_EXERCISE INSTRUCTIONS_.
1. From the blog post about a first quarter of graduate school, list every person or character mentioned by name.
2. In the blog post about a first quarter of graduate school, how many students was the writer responsible for?
3. Carry on the blog post about a first quarter of graduate school for a few more sentences, starting right after its final sentence.

_PASSAGE PROVIDED_.
****************

“Expectations is the place you must always go to before you get to where you’re going.” - The Whether Man from Norton Juster’s

The Phantom Tollbooth

My first quarter at UC San Diego is coming to an end, and so far graduate school been everything I hoped for ☺️. For the past few months I worked as a teaching assistant with my advisor for a course called Introduction to Human Computer Interaction. The course was originally designed by Scott Klemmer, and he continues to teach and develop the course with Philip. If you’re interested in HCI in general it’s a fantastic introduction and I encourage you to check out the course website for this past quarter, or if you want to take a deep dive you can sign up for Scott’s specialization on Coursera.

During the course groups of students built web applications for desktop and mobile devices. I was responsible for a group of about thirty students and I am so proud of their work! It’s amazing what they were able to accomplish in just ten weeks. In the last few weeks of the course they deployed their applications which created context for the class to have a discussion about A/B testing. We presented the Chi Squared test for comparing metrics between page variants, like in the case of comparing how many times users clicked on a particular button. Most of the students had a limitted statistical background, which meant that I had the opportunity to talk to students about statistics - honestly one of my favorite things to do!

****************

_RECORD LIST_.
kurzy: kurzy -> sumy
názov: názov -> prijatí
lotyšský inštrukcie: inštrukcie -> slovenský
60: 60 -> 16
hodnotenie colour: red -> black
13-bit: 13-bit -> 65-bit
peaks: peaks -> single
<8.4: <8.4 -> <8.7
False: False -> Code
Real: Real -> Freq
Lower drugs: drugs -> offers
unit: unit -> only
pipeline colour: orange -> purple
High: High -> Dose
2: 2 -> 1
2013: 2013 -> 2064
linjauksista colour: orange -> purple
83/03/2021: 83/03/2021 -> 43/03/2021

****************

_TASK-BY-TASK RESULTS_.
1. The Whether Man, Norton Juster, Scott Klemmer, Philip

2. About thirty.

3.
Many of the students of course searched the internet for a better understanding
of the Chi Squared test before coming to me, but in many cases their web
browsing left them even more confused. One major point of confusion was the
fact that there are multiple types of Chi Squared tests, and it’s difficult to
understand how to use each of the tests, and most importantly for them which
test is appropriate to use for A/B testing. After looking around at what’s
online I also feel dissatisfied by the explanations available, so I will try to
write my own here. The following are examples of three different Chi Squared
tests that I feel undergraduate students are mostly likely to encounter. There
are of course *other* Chi Squared tests, however they are usually reserved for
more “advanced” tasks, like comparing how different models fit the same data.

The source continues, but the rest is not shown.